RAG API
Index workspace files and retrieve relevant code chunks using hybrid BM25 + vector search powered by PostgreSQL and pgvector.
Overview
The RAG (Retrieval-Augmented Generation) API indexes your workspace files and retrieves the most relevant code chunks before each agent response. This gives the agent accurate, up-to-date knowledge of your codebase without consuming the full context window.
Architecture
Workspace files
│
▼
tree-sitter chunker
├── L1: file-level summary
├── L2: symbol-level (functions, classes, types)

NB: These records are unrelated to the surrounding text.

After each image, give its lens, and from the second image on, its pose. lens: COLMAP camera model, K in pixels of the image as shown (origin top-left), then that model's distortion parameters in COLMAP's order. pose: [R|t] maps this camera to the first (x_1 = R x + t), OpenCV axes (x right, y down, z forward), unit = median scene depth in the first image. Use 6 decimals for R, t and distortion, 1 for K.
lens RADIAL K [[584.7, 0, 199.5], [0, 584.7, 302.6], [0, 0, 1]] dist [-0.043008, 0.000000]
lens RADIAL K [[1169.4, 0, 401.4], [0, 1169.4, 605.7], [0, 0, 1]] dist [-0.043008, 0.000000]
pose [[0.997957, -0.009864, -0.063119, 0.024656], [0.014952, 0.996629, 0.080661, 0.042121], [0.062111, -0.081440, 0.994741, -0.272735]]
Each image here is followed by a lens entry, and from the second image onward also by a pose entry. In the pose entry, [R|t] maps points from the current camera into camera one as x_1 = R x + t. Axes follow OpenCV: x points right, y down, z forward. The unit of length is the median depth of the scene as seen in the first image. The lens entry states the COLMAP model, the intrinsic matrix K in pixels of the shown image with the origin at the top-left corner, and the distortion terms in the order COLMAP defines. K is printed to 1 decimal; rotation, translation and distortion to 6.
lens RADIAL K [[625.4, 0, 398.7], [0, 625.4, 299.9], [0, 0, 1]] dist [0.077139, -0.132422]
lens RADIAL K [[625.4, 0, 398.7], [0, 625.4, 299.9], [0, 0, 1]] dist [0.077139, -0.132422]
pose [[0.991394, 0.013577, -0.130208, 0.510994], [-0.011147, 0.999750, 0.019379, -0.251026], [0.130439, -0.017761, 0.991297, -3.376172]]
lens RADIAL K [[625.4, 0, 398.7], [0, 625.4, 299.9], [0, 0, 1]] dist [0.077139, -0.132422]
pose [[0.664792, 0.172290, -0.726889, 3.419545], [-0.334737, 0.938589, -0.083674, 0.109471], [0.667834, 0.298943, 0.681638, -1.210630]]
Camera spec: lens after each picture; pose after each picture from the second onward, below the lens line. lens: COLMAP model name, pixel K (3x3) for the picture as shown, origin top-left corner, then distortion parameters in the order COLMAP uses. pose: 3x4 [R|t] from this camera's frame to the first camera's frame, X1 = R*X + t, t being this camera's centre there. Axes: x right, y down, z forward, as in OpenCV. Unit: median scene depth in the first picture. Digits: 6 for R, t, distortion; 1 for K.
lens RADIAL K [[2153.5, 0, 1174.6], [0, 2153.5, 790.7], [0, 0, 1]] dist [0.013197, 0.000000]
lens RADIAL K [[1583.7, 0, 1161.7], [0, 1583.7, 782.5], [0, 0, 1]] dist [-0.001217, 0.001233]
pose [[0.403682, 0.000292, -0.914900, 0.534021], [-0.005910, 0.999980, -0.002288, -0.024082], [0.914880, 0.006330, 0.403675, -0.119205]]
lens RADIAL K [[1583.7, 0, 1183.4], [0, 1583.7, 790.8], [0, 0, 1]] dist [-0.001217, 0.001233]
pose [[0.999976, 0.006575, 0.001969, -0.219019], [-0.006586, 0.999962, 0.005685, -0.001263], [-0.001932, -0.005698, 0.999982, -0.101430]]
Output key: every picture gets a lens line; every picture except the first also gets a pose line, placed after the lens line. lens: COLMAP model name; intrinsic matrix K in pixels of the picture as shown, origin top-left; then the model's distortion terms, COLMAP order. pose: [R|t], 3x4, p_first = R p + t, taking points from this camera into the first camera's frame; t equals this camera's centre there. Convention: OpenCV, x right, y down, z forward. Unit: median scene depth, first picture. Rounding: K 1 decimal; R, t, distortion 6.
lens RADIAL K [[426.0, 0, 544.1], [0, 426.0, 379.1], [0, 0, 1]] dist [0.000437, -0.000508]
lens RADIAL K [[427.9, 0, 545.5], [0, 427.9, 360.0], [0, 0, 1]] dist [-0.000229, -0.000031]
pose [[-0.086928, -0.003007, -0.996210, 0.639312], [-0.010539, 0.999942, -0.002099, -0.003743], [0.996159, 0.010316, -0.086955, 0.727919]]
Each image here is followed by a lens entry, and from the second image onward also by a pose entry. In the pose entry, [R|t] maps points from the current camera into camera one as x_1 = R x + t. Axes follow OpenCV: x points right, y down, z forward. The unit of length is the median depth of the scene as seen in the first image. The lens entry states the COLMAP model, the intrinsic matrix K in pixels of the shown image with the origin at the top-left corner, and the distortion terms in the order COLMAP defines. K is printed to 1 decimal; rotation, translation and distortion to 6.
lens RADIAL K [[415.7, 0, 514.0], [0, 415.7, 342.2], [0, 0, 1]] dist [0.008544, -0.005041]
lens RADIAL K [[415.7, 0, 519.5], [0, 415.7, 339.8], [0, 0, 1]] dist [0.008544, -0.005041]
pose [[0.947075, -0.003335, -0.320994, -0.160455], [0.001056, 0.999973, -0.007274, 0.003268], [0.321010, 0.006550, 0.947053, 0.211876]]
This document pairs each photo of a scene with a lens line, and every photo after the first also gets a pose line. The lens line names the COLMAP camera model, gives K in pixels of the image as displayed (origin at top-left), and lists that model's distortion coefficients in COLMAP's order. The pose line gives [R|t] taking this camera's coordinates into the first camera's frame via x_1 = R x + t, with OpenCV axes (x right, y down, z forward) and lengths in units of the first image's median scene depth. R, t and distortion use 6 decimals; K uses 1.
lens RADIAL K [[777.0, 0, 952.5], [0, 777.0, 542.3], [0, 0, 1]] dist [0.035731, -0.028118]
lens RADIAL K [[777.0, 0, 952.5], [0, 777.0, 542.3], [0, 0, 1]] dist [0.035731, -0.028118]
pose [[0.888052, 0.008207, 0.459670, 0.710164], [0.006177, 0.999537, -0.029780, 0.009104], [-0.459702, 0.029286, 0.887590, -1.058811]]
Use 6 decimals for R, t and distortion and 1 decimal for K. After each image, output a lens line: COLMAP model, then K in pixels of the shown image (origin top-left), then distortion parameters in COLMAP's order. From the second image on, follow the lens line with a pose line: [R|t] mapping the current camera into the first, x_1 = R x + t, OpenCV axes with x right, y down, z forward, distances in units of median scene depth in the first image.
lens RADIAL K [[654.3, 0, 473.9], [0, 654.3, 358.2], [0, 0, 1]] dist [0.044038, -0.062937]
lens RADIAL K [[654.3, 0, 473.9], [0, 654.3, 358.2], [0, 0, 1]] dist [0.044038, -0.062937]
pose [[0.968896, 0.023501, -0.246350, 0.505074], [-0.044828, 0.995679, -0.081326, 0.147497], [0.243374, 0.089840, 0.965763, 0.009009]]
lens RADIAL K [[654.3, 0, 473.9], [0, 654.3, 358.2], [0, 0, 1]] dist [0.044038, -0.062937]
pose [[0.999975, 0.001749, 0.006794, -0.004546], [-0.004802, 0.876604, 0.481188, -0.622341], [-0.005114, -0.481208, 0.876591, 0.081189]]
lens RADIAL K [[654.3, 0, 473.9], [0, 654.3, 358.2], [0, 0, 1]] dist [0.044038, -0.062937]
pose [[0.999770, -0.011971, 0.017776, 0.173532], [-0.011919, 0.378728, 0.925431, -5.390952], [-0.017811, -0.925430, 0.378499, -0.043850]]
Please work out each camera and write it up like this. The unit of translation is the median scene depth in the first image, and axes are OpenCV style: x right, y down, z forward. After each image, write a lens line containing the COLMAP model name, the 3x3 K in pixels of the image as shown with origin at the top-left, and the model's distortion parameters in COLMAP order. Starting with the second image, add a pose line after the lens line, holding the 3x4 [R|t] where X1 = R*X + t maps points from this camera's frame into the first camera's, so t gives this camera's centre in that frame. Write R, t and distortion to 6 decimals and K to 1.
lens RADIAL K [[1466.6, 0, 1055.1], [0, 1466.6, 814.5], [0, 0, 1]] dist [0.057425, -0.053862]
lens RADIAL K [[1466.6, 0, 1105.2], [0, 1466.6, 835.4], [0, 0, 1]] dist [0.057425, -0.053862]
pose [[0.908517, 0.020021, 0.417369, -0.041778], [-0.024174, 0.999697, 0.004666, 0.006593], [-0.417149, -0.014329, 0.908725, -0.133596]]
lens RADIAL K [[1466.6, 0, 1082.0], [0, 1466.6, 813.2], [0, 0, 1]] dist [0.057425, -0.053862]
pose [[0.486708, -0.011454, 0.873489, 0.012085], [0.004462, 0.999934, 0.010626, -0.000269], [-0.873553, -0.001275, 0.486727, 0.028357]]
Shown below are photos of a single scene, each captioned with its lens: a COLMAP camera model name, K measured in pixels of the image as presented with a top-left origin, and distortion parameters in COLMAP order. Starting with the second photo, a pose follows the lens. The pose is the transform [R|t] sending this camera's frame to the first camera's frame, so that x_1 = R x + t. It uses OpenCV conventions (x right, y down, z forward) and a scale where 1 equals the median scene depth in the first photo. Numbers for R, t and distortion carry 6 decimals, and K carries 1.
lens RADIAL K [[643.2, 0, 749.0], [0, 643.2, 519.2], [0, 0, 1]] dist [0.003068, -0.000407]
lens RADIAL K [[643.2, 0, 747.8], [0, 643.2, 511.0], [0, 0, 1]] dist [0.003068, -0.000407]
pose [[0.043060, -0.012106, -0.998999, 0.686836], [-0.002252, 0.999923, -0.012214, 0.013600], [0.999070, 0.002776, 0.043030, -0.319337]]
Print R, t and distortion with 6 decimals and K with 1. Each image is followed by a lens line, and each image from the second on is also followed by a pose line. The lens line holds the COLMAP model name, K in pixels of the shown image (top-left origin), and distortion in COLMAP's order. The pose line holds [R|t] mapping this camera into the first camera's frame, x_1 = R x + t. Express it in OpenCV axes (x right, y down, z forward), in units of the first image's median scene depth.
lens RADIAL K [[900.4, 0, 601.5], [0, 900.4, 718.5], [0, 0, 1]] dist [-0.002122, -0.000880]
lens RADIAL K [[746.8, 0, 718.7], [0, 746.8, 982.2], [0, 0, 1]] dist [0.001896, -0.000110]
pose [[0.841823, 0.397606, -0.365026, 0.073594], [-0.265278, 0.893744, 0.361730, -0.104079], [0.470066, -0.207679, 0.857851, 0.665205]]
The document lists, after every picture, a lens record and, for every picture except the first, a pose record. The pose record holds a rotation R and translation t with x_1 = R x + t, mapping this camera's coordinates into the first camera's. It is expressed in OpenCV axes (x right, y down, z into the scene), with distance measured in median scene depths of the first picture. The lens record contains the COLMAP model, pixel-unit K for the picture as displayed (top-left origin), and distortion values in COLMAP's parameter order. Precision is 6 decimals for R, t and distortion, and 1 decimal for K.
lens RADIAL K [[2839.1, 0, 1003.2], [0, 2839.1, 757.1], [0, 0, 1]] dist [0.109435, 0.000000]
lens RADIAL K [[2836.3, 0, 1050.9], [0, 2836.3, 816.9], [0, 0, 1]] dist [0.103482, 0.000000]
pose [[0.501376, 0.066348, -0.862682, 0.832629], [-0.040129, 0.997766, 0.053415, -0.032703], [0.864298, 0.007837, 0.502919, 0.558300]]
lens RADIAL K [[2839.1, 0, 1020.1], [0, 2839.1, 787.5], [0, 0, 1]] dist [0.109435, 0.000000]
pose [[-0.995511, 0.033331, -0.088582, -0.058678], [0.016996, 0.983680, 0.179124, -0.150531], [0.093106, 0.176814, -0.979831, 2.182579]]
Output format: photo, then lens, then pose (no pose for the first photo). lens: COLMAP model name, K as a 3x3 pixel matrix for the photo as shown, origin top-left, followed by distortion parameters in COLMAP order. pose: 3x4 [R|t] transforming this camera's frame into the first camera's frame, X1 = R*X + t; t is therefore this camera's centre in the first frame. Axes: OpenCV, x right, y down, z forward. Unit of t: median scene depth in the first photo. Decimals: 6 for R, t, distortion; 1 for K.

└── L3: sub-block (branches, loops, expressions)
│
▼
BGE-small embeddings + BM25 full-text index
│ │
└──────── hybrid search ─┘
│
▼
ranked chunk results
Storage: PostgreSQL with pgvector extension. Hybrid retrieval combines dense vector similarity with BM25 lexical scoring for best-of-both results.
Index Files
POST /rag/index
Authorization: Bearer YOUR_API_KEY
Content-Type: application/json
Request
{
"workspace_id": "my-project",
"files": [
{
"path": "src/auth/session.ts",
"content": "import { cookies } from 'next/headers';\n..."
},
{
"path": "src/lib/db.ts",
"content": "import { createClient } from '@supabase/supabase-js';\n..."
}
]
}
| Field | Type | Description |
|-------|------|-------------|
| workspace_id | string | Unique identifier for the workspace |
| files | array | Files to index. Each item has path (string) and content (string) |
Limits
| Limit | Value | |-------|-------| | Max files per request | 200 | | Max file size | 512 KB | | Max chunks per workspace | 10,000 |
Response
{
"indexed": 2,
"chunks_created": 47,
"duration_ms": 312
}
Re-indexing a file that was previously indexed replaces the old chunks automatically. You do not need to delete before re-indexing.
Query
POST /rag/query
Authorization: Bearer YOUR_API_KEY
Content-Type: application/json
Request
{
"workspace_id": "my-project",
"query": "how are user sessions validated",
"mode": "hybrid",
"limit": 10
}
| Field | Type | Default | Description |
|-------|------|---------|-------------|
| workspace_id | string | — | Workspace to search |
| query | string | — | Natural language or code query |
| mode | string | "hybrid" | Retrieval mode: hybrid, vector, or lexical |
| limit | number | 10 | Maximum number of chunks to return |
Retrieval Modes
| Mode | Description | Best For |
|------|-------------|----------|
| hybrid | BM25 + vector, scores merged with RRF | General use — best accuracy |
| vector | Dense embedding similarity only | Semantic / conceptual queries |
| lexical | BM25 full-text only | Exact identifier or keyword search |
Response
{
"chunks": [
{
"path": "src/auth/session.ts",
"content": "export async function validateSession(token: string) {",
"level": "L2",
"score": 0.94,
"start_line": 12,
"end_line": 34
}
],
"query_ms": 18
}
Status
POST /rag/status
Authorization: Bearer YOUR_API_KEY
Content-Type: application/json
{ "workspace_id": "my-project" }
Response
{
"workspace_id": "my-project",
"chunk_count": 1842,
"file_count": 63,
"last_indexed": "2026-03-21T14:32:00Z",
"index_size_kb": 4096
}
The VS Code extension handles indexing automatically when misar.autoContext is enabled. Use the API directly when building custom tooling or CI pipelines that need to pre-index large workspaces.